Bonding over Arthur Hailey’s books

by Chandrika R Krishnan

Flight into Danger...also called Runaway zero Eight was my first book by Arthur Hailey. He had co-authored it with John Castle. This dog-eared, yellowed book is still  one of prized possessions.  I have never been to the cockpit of the plane ..Did I say never been?

Sorry, I have been to the cockpit of Maple Leaf Flight 714 along with George Spencer.

When both the pilot and the captain of the plane are down with food poisoning after eating fish, it falls on our hero who had flown a single-engine plane some twenty years ago to bring the plane safely down.  From the control room, Treleaven guides Spencer and we are taken inside a cockpit. At the end of this thin little volume I had bitten my nails to the bone and had sworn never to fly . I had also learnt how people handle the evacuation process and keep things ready during an emergency.  That was when I was sixteen or seventeen. I was hooked to Arthur Hailey and went through all his books like a horse with blinkers.  I knew all about Phantom pain and that an autopsy is done by a ‘Y’ shaped incision and that the Rh type in your blood group  can make a difference in the early stages of pregnancy from his Final Diagnosis .  I learnt about hotel industry from his book Hotel. When I walk into a bank, I remember The Money Changers and I know that medicines for cold is to keep ‘”mothers happy!”   The nexus between doctors and pharma industry was dealt very beautifully in Strong Medicine.  Overload dealt with Electricity board and Wheels about automobile industryVery well researched, he takes us into an Airport or behind the scenes in the news industry in his The Evening News. 
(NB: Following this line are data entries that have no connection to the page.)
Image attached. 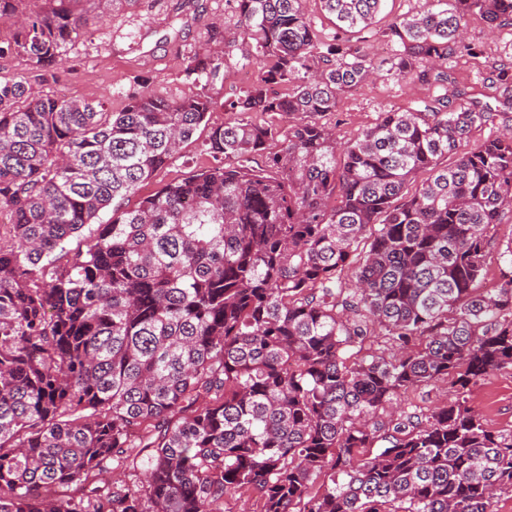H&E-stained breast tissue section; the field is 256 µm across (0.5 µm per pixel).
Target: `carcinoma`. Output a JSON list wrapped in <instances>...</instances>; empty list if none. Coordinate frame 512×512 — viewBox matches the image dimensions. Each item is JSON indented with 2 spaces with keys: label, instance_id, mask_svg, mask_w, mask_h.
<instances>
[{
  "label": "carcinoma",
  "instance_id": "1",
  "mask_svg": "<svg viewBox=\"0 0 512 512\" xmlns=\"http://www.w3.org/2000/svg\"><path fill=\"white\" fill-rule=\"evenodd\" d=\"M23 2L0 0V58L55 80L97 17ZM236 2L257 77L224 100L233 123H211L203 89L171 99L142 79L114 112L0 80V512H224L230 494L257 512H493L512 433L458 398L393 405L512 368V277L475 288L512 214V134L458 153L493 112L448 73L478 55L468 18L512 26V0H425L392 21L390 70L430 95L345 145L318 116L374 74L345 34L384 0H320L330 41L306 0ZM234 50L188 70L222 81ZM494 72L512 109V74ZM272 114L300 121L253 119ZM199 130L217 164L127 207ZM305 8L310 16L315 29L323 39H331L336 34V30L321 11L320 3L318 0H306ZM445 388V389H444ZM455 389L450 388L447 385V393L446 385L443 384L439 388L435 387H426L421 388L413 392L411 394V399L414 403L423 406L433 408L434 406L440 404L446 398L447 395L448 401L454 400L456 398Z\"/></svg>",
  "mask_w": 512,
  "mask_h": 512
}]
</instances>
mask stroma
Masks as SVG:
<instances>
[{
	"label": "stroma",
	"mask_w": 512,
	"mask_h": 512,
	"mask_svg": "<svg viewBox=\"0 0 512 512\" xmlns=\"http://www.w3.org/2000/svg\"><path fill=\"white\" fill-rule=\"evenodd\" d=\"M424 0H386L383 11L366 37L378 61H388L396 46L384 36L387 25L398 16L420 12ZM234 0H138L136 5L115 0L104 19L90 25L87 33L69 45V69L58 80L40 84L43 94L79 96L107 101L120 111L138 77L151 88L172 98L195 92L196 84L186 74L191 56L223 50L236 33ZM468 40L480 46L481 56L459 59L453 75L467 91L483 92L491 65L512 59V27H490L477 16L468 23ZM426 85L381 71L377 80L345 94L337 111L322 116L333 127L339 142L354 138L374 123L380 112L404 109L427 97ZM205 133H198L179 156L158 170L141 188L149 194L160 185L180 179L213 163L205 146ZM471 407L482 416L485 427L495 433H512V369H505L471 387L466 394Z\"/></svg>",
	"instance_id": "stroma-1"
}]
</instances>
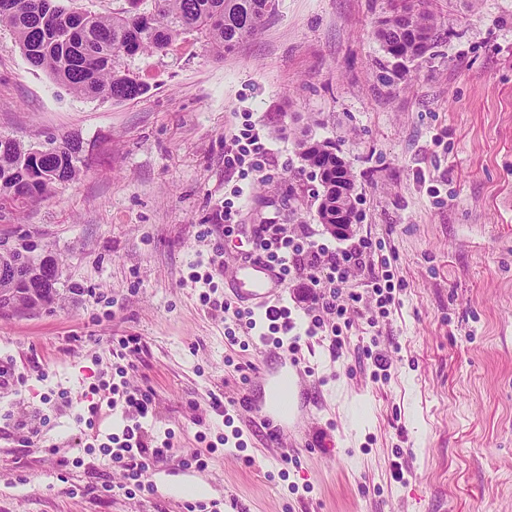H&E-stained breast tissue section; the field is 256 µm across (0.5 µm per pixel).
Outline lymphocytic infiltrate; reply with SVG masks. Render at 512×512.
<instances>
[{"mask_svg": "<svg viewBox=\"0 0 512 512\" xmlns=\"http://www.w3.org/2000/svg\"><path fill=\"white\" fill-rule=\"evenodd\" d=\"M267 148L259 143L250 128L241 129L239 135L231 139V147L224 157L227 173L246 168L259 171L260 157L266 156ZM259 248L266 252L267 259L275 265L280 276L287 277L307 268H318L322 277L314 279V289L306 295V309L312 316L317 329H329L333 346H341L342 322L348 321L351 312L356 311L362 300L372 303L367 318L369 326H376L380 319L390 315L396 304L395 287L389 270L372 272L365 290H351L348 297H341V285L350 283L359 270L365 269L371 255L368 240L360 239L353 243L350 251L330 253L327 246L309 242L308 246L295 245L286 229L280 224H265L254 234ZM111 393L120 394L129 410L136 416L135 423L126 426L118 445L100 443L103 456L121 461L127 476L139 480L151 465L167 459L172 451L170 440L157 441L147 438L139 419L147 415L151 399L149 396L110 385Z\"/></svg>", "mask_w": 512, "mask_h": 512, "instance_id": "f902f5d3", "label": "lymphocytic infiltrate"}]
</instances>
A couple of years back, when I re-read the Flight into Danger while traveling, I had a stranger approaching me at the airport and we had a pleasurable one hour conversation taking us back to the world of Arthur Hailey and his books. He lamented that people hardly know about his books. I am not sure if he is popular author among the young but to  my family and me, he was our dining table companion.